Table of Contents |
---|
Checklist
- User Stories Documented
- User Stories Reviewed
- Design Reviewed
- APIs reviewed
- Release priorities assigned
- Test cases reviewed
- Blog post
Introduction
Implement configuring impersonation at the application level. Enable impersonation in Explore queries.
Goals
Application Impersonation: As a part of,
Jira Legacy | ||||||
---|---|---|---|---|---|---|
|
Explore Impersonation: As a part of,
Jira Legacy | ||||||
---|---|---|---|---|---|---|
|
Entity ownership:
Jira Legacy | ||||||
---|---|---|---|---|---|---|
|
User Stories
- (Similar to Secure Impersonation user stores, but with application-level impersonation)
- As a CDAP admin, I would like to map an application (and the entities it contains) to a Kerberos principal.
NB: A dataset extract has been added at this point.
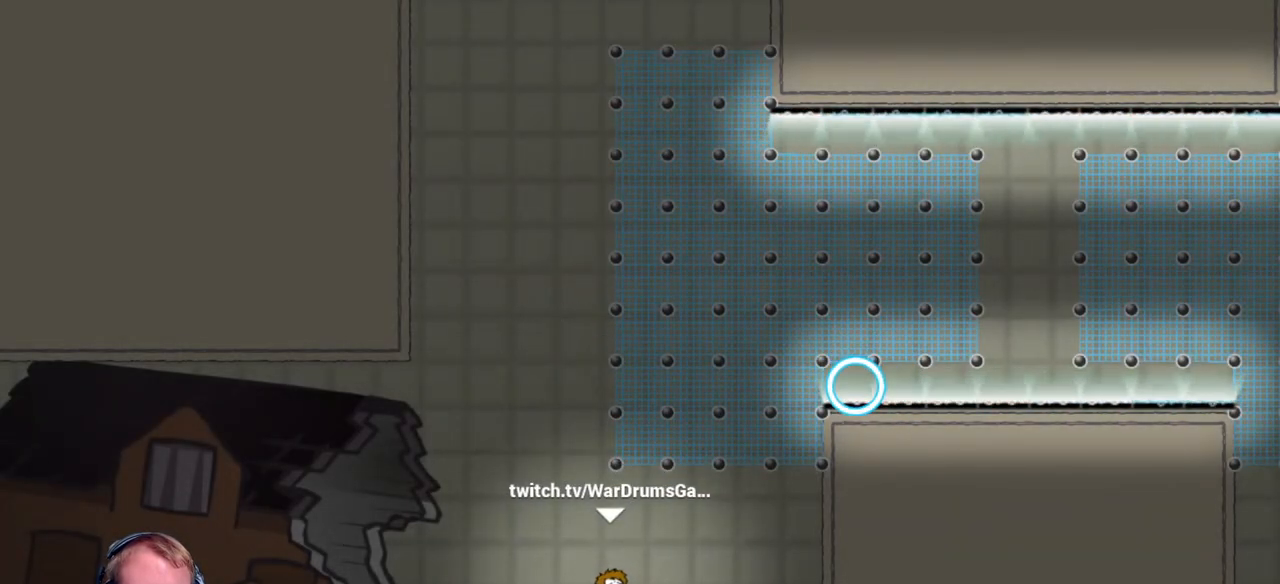
{"keys": ["a"], "mouse": [], "events": [[117, "mouse_left", "down"], [400, "a", "down"], [450, "mouse_left", "up"]]}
When CDAP programs of this application are submitted to YARN, the applications should be run as that user.
- As a CDAP application developer, my application should access HDFS, HBase, Hive, and other resources as the user/principal configured for it, instead of the global 'cdap' (or other, configured) user.
- As CDAP admin, I would like explore queries to run as the user submitting the explore query.
- As CDAP application/dataset/stream owner I will like give access to other users on application/dataset/stream during creation or afterwards.
Scenarios
Scenario 1: App Creation
- Louis should get all the privileges (READ/WRITE/EXECUTE) on all the entities created by the deployed application, with CDAP authorization.
- Louis should own all streams/dataset created by deployed app i.e. he will own the HDFS files, HBase tables, and Hive tables.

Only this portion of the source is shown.